* Set tasks
a. According to the article on a US-China trade war, why did the Trump administration place tariffs on $60 billion worth of Chinese imports? Answer in one to three sentences.
b. Carry on the article about what a US-China trade war will mean for Europe, starting right after its last sentence.
==== Text excerpt
What will a US-China trade war mean for Europe?
What will a US-China trade war mean for Europe?
President Trump’s first year has been centered around his ability to deliver on bold promises. Though some have been be broken, others have been kept, and right now his agenda to change trade policy is in full effect.
How it all started
One of the key examples used in President Trump’s campaign rhetoric was America’s growing trade deficit, which he cited as the main reason for the decline of America’s manufacturing sector and promised to eliminate. When the US trade deficit with China climbed to $375 billion in 2017, it was the highest level on record and likely triggered the Trump administration’s latest actions.
The US-China trade dispute started on March 23, when Washington imposed a 25% tariff on steel imports and 10% on aluminum. China, with a record of slapping tariffs on nations for political purposes, announced plans to hit back by imposing tariffs on up to 25% on US agricultural goods. This response sparked a retaliation by the Trump administration, whose next move was to place tariffs on $60 billion worth of Chinese imports to penalise China for allegedly stealing American companies' intellectual property. Since then, further tariffs have been considered and the consensus is that this conflict could escalate into a full-scale trade war.
========
==== Data
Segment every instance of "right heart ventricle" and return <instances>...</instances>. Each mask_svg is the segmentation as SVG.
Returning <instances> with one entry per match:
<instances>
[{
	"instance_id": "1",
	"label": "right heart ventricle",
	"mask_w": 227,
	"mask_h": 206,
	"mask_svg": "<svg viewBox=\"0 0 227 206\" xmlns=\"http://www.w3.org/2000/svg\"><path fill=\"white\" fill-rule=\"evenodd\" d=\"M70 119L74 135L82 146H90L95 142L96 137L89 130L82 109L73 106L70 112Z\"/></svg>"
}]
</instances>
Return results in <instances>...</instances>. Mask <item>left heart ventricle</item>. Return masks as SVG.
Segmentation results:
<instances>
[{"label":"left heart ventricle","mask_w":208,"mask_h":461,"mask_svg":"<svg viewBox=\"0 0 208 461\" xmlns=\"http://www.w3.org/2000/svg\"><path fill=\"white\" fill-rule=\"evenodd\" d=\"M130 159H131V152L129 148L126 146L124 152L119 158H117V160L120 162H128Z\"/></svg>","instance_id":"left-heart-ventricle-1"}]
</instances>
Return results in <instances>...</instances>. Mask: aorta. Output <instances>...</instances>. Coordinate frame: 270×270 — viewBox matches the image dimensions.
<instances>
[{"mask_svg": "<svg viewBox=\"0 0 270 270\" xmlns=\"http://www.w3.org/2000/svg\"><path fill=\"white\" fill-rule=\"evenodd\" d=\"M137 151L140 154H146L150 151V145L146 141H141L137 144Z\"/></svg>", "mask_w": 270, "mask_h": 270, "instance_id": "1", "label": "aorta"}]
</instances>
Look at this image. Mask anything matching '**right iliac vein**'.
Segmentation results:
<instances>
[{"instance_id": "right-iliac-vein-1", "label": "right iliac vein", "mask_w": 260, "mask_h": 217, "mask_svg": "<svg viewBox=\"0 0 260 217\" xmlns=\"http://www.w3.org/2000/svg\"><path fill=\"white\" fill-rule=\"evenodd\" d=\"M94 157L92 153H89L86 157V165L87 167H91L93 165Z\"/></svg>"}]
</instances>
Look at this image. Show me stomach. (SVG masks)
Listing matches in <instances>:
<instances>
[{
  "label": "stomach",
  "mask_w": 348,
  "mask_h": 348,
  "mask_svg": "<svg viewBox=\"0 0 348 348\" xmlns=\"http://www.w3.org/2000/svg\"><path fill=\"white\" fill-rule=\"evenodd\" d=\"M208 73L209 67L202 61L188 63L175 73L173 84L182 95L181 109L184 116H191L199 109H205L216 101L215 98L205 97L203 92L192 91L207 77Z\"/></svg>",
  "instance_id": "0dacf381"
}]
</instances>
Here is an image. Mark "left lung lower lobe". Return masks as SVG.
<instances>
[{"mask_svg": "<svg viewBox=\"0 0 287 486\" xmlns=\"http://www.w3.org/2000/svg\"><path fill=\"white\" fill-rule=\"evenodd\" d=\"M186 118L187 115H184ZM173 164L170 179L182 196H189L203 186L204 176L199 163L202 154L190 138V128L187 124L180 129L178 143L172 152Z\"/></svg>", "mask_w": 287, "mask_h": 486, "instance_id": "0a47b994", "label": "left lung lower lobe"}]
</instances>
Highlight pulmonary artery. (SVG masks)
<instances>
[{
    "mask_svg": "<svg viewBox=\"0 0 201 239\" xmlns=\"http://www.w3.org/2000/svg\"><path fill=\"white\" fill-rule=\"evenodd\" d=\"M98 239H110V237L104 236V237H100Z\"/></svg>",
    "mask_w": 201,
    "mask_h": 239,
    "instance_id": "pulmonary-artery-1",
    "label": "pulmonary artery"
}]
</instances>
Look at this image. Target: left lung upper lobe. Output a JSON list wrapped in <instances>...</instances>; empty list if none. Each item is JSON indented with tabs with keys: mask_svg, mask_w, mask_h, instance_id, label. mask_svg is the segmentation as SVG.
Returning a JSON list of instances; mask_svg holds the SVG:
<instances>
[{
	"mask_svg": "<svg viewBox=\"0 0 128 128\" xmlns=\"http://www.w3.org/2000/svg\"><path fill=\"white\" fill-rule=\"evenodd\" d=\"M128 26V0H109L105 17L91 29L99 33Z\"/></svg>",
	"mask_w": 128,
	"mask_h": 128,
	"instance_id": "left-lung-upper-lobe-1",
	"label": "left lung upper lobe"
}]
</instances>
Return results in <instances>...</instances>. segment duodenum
========
* Outputs in order
a. The tariffs retaliated against China's announced plan to impose tariffs of up to 25% on US agricultural goods. They were also meant to penalize China for allegedly stealing American companies' intellectual property.

b.
These retaliatory tariffs are being questioned by critics who see them doing harm to both economies, hurting companies, workers and consumers. But while the issue is mostly portrayed as a bilateral one, the implications are far more wide-reaching. This is a trade war that could destabilise the global economy – one that has only just about recovered after more than a decade of uncertainty.
Countries caught in the crossfire
The European Union’s largest trading partners are the US and China. The bloc is therefore dependent on good trade relations with both countries and could see severe implications if they were to weaken. Despite the fact that the EU has its own trade conflicts with China, most notably concerning accusations of steel dumping, the bloc is bound by its collective approach and not willing to choose a side in the US-China dispute – even though some of its member states could be in danger.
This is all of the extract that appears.